Web interface edit records:
....

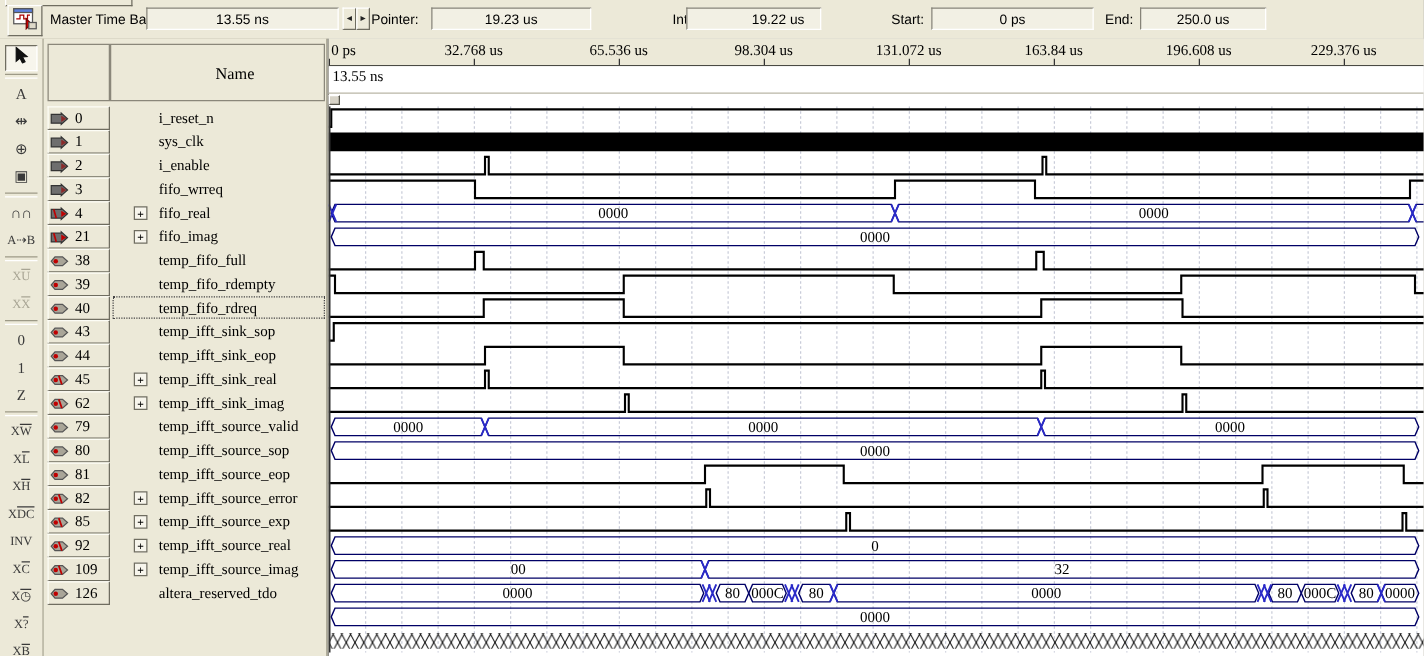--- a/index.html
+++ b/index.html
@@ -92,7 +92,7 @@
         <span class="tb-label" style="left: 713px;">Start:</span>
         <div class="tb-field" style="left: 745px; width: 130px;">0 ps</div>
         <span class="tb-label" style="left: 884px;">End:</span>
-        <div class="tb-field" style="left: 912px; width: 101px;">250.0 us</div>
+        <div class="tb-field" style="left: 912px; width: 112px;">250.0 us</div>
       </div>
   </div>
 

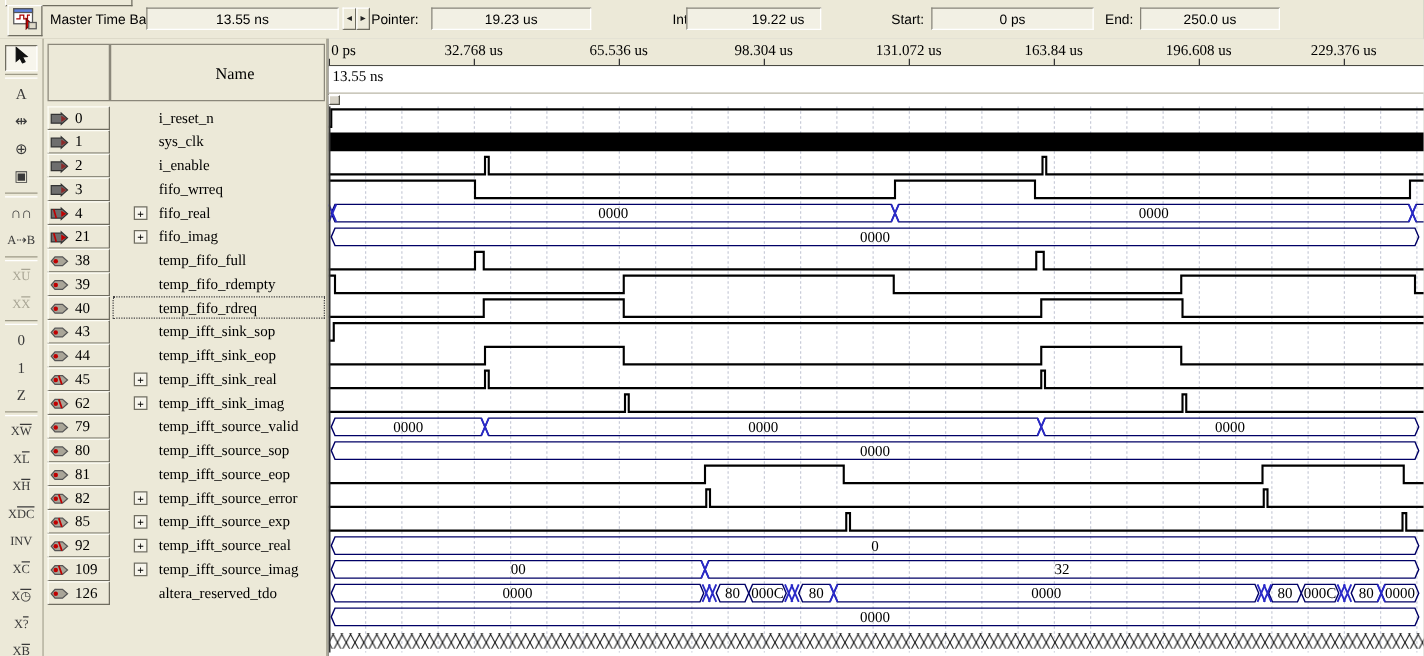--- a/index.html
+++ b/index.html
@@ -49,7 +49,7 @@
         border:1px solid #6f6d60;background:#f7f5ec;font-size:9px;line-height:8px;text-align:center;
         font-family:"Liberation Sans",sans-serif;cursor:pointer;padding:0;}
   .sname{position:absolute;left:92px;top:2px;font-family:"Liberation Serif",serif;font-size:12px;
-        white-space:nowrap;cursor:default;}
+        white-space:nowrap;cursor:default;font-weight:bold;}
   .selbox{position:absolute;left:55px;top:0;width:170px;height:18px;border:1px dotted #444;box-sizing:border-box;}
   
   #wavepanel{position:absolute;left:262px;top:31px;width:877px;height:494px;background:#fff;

....

Work order: Every line above that holds the word "background" is to be found and copied.

Result below:
         border:1px solid #6f6d60;background:#f7f5ec;font-size:9px;line-height:8px;text-align:center;
   #wavepanel{position:absolute;left:262px;top:31px;width:877px;height:494px;background:#fff;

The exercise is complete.